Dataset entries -
====================
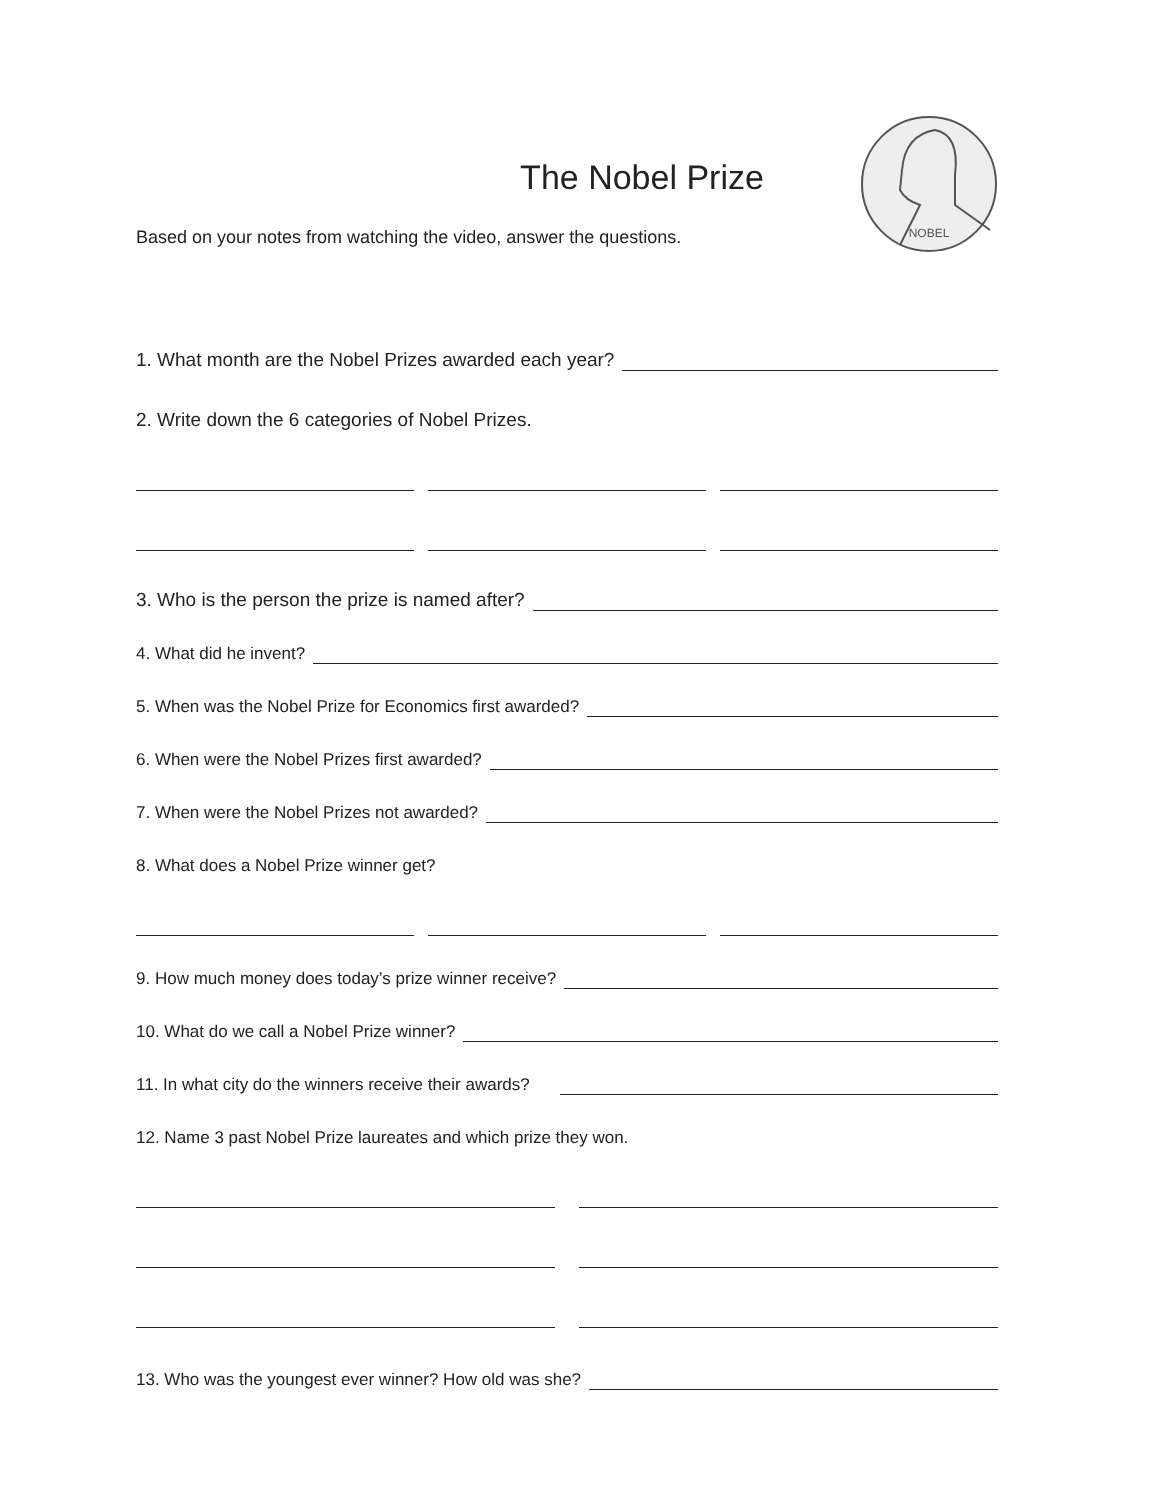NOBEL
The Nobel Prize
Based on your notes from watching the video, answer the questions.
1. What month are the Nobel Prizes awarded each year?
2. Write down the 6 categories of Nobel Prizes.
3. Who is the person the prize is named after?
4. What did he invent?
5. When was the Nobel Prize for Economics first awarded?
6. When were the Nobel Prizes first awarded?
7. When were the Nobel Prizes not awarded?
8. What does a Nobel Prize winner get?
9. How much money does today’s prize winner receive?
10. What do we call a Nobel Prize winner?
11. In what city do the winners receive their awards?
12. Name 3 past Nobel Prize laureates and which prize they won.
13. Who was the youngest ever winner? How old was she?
====================
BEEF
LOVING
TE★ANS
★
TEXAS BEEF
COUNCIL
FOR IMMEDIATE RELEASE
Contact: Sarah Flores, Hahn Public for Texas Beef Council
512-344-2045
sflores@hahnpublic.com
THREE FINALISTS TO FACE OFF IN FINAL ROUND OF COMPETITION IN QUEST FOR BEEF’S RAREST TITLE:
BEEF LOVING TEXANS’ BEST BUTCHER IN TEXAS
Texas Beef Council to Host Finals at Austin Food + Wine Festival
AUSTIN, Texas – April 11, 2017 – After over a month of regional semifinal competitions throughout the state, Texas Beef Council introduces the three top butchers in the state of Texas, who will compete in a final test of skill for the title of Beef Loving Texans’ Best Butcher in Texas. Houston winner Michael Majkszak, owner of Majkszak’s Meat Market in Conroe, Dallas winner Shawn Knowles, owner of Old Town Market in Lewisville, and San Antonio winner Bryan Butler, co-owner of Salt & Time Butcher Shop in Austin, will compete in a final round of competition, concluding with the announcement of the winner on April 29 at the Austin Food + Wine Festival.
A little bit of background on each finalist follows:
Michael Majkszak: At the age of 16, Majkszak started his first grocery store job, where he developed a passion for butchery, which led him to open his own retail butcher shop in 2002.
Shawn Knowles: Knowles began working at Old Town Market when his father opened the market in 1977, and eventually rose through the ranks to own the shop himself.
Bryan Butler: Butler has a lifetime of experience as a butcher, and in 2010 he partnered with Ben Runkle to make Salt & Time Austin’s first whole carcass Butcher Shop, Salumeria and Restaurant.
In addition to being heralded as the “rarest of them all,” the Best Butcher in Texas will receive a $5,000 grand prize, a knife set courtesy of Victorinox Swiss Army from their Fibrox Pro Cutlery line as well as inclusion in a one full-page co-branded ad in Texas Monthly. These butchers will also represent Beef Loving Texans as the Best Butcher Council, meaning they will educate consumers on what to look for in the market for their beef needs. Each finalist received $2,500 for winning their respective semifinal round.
====================
DIRECTIONS -
The required answer is the exact run of lines above starting at the line with "8. What does a Nobel Prize winner get?" and ending at the line with "13. Who was", with both ends present.

RESULT OF THIS EXERCISE -
8. What does a Nobel Prize winner get?
9. How much money does today’s prize winner receive?
10. What do we call a Nobel Prize winner?
11. In what city do the winners receive their awards?
12. Name 3 past Nobel Prize laureates and which prize they won.
13. Who was the youngest ever winner? How old was she?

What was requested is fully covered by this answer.